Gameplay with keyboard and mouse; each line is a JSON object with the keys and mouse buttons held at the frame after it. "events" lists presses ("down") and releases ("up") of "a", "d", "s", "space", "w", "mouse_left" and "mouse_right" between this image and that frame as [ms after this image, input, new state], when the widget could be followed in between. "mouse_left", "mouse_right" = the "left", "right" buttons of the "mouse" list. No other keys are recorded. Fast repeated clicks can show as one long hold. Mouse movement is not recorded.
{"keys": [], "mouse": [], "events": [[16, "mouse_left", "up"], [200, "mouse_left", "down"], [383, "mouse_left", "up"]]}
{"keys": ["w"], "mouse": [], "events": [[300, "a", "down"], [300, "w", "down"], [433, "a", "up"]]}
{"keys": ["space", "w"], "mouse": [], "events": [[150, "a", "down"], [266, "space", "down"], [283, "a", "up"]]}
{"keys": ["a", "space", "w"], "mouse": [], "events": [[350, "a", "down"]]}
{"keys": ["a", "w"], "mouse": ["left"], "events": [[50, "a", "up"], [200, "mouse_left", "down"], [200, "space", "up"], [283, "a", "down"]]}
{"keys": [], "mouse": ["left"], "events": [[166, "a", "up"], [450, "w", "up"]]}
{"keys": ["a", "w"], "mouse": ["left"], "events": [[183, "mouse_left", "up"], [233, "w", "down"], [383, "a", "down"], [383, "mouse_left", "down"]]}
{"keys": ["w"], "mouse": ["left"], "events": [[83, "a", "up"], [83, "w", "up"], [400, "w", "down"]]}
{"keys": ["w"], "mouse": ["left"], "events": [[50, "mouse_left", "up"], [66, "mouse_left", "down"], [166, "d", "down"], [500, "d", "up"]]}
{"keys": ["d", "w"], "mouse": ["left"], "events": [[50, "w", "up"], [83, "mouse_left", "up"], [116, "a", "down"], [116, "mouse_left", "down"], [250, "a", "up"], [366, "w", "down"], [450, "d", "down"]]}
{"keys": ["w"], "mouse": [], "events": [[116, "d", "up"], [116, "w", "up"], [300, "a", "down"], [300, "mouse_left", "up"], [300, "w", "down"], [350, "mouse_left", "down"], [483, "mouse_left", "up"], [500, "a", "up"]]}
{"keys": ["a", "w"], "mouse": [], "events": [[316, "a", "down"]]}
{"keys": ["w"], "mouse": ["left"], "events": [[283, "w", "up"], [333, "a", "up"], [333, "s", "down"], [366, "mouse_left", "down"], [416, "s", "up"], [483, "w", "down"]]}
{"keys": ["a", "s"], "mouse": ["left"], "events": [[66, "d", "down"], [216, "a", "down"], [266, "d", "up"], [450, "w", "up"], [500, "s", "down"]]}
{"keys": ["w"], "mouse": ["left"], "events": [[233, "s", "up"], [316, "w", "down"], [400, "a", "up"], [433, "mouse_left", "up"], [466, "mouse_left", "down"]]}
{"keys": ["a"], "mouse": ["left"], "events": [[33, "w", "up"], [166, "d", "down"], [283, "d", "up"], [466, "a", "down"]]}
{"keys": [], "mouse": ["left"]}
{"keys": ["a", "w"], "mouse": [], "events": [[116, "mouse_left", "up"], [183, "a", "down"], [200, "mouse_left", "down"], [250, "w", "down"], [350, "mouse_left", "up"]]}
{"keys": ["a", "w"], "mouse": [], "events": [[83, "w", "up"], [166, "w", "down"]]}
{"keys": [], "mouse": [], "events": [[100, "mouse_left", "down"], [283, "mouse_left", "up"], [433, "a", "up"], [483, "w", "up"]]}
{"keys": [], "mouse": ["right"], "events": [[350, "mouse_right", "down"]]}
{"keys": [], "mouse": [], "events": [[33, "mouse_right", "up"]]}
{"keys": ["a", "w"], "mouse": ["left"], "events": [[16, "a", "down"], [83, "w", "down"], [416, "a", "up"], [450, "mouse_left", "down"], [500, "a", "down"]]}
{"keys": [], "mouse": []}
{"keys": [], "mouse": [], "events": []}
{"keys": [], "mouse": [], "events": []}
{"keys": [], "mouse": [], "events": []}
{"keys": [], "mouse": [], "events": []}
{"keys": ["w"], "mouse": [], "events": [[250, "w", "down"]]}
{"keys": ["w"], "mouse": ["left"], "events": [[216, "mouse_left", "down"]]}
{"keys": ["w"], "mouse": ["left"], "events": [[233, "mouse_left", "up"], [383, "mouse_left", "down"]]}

··········

**How to complete this task:** Each line of the listing that contains the word "space" must be copied.

**Task answer:**
Gameplay with keyboard and mouse; each line is a JSON object with the keys and mouse buttons held at the frame after it. "events" lists presses ("down") and releases ("up") of "a", "d", "s", "space", "w", "mouse_left" and "mouse_right" between this image and that frame as [ms after this image, input, new state], when the widget could be followed in between. "mouse_left", "mouse_right" = the "left", "right" buttons of the "mouse" list. No other keys are recorded. Fast repeated clicks can show as one long hold. Mouse movement is not recorded.
{"keys": ["space", "w"], "mouse": [], "events": [[150, "a", "down"], [266, "space", "down"], [283, "a", "up"]]}
{"keys": ["a", "space", "w"], "mouse": [], "events": [[350, "a", "down"]]}
{"keys": ["a", "w"], "mouse": ["left"], "events": [[50, "a", "up"], [200, "mouse_left", "down"], [200, "space", "up"], [283, "a", "down"]]}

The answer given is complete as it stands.